As one can imagine, this rate hike should give a much-needed boost to the Indian rupee, helping to stop its fall. With India having a huge oil import bill, a rate hike should be beneficial on this front. However, the move definitely caused a slump in the Indian equities on fears of slowing growth that resulted in losses in most of the Indian ETFs.

WisdomTree India Earnings Fund (EPI) lost 1.61% at the close on January 29, iShares MSCI India (INDA) shed 1.91%, iShares India 50 ETF (INDY) slumped 2.25%, PowerShares India (PIN) dropped 2.20%, EGShares India Infrastructure ETF (INXX) fell 1.41% and EGShares India Consumer ETF (INCO) was down 2.72%. Notably, EPI is by far the largest ETF in terms of asset base and also the most liquid fund tracking Indian equities.

Rate Hike a Key Tool to Support Currency

India is not the only country taking the rate hike route; the move has also been taken by a number of other emerging market central banks in recent times to support their struggling currencies against the dollar. Turkey was among such nations.

Alongside with India, Turkey also raised its overnight lending rate sharply on January 28 from 7.75% to 12%, one week repo-rate from 4.5% to 10% and overnight borrowing rate from 3.5% to 8%. Soon after the announcement, Turkish currency lira went rallying and gained as much as 3%.  

Bottom Line

While a rate hike might help in boosting foreign investors’ confidence in the emerging markets, especially in the current environment when currency devaluation is a large factor, the growth picture becomes feeble. Also, investors should note that food and fuel inflation has a high allocation in the Indian CPI.

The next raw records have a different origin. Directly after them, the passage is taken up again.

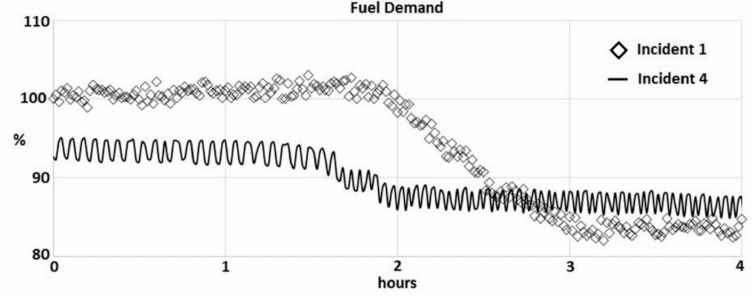
Figure 15. Normalised GGT inlet temperature during Incidents 1 and 4.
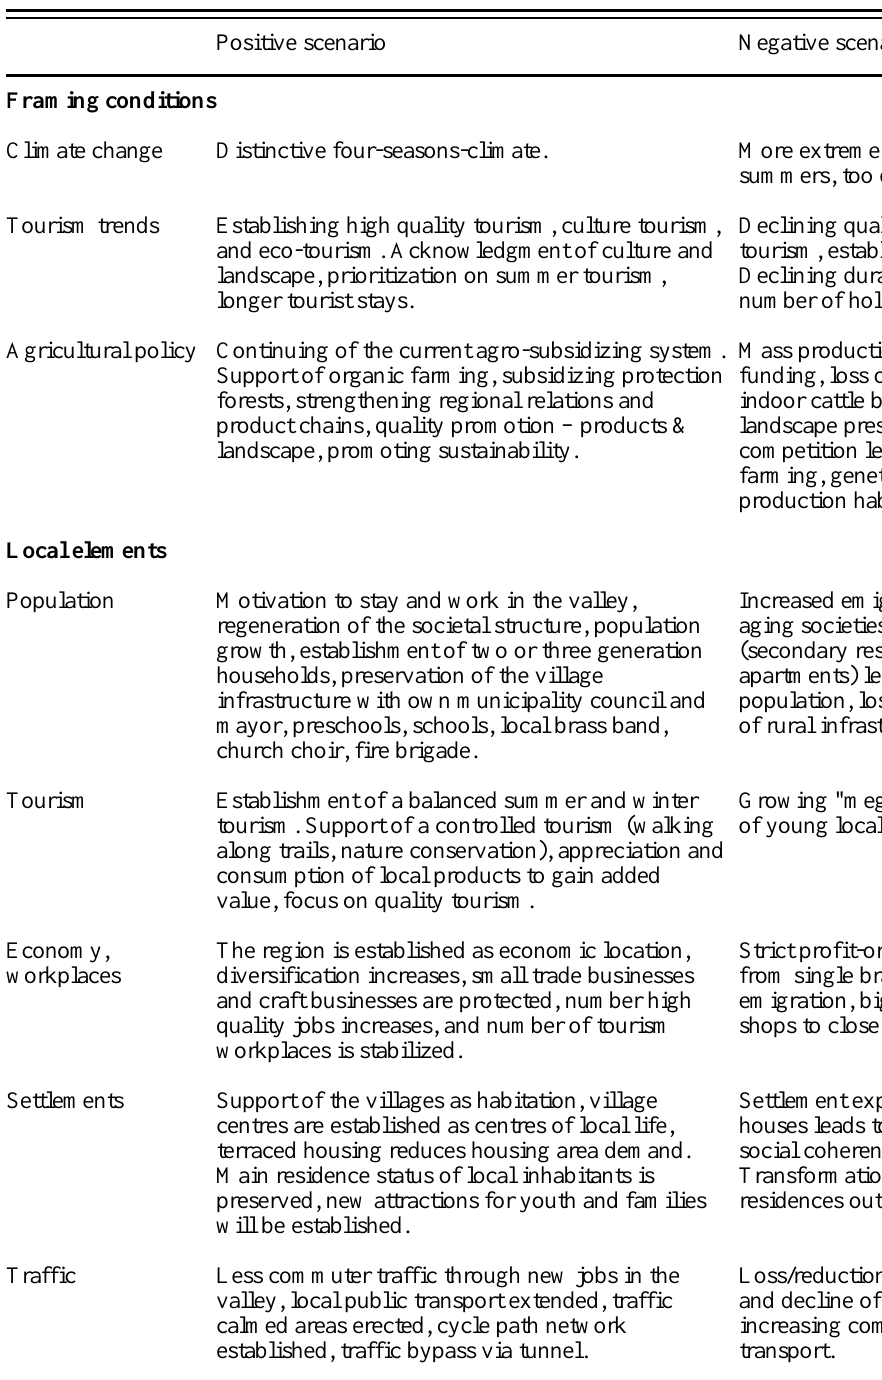
Table 1 . Future scenarios for the Montafon region – common positive and negative scenarios extracted from 3 scenario pairs carried out by 3 local stakeholder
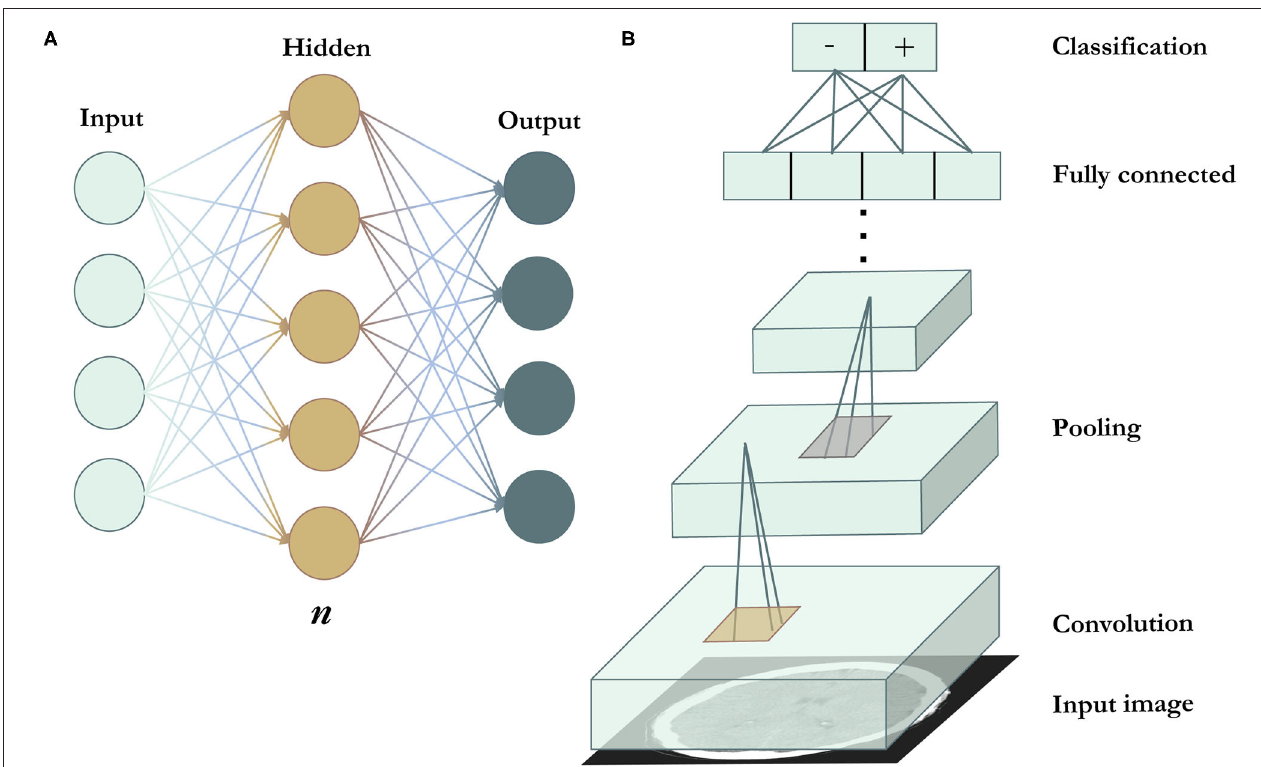
FIGURE 3 | Deep learning algorithms. (A) Is a schematic representation of an artificial neural network. n indicates the number of hidden layers. A network with n = 1, as seen in the figure, is the most basic and shallow form of a neural network. n can be increased to deepen the network and broaden its representation capacity. Increasing n results in the ability of the network to model tasks of increasing complexity, but also requires more training data to avoid overfitting (in which the model merely exploits the extra variables to achieve high performance on a specific training dataset, but fails to perform similarly on data outside of the training dataset). (B) Illustrates a convolutional neural network. Convolutional filters (in gold) are applied across the image to extract features, followed by pooling filters (in silver) that reduce feature map dimensionality. Most CNNs use multiple convolutional and pooling layers. The end layers include the fully connected and output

Thus it is a bit doubtful as to how far this rate hike will help in bringing down the overall inflation as the rate hike will largely and directly bother industrial sectors and indirectly impact sectors like food. A rate hike might come as a blow to the Indian manufacturing sector at a time when the sector is struggling with lower output.

Having said this, we would also like to remind investors that even after a round of rate hikes, India’s real interest rate still remains low. Also, the GDP growth outlook remains brighter than many fast-growing developed markets. Thus, India ETFs could be worth a closer look by risk-tolerant emerging market ETF investors at this time.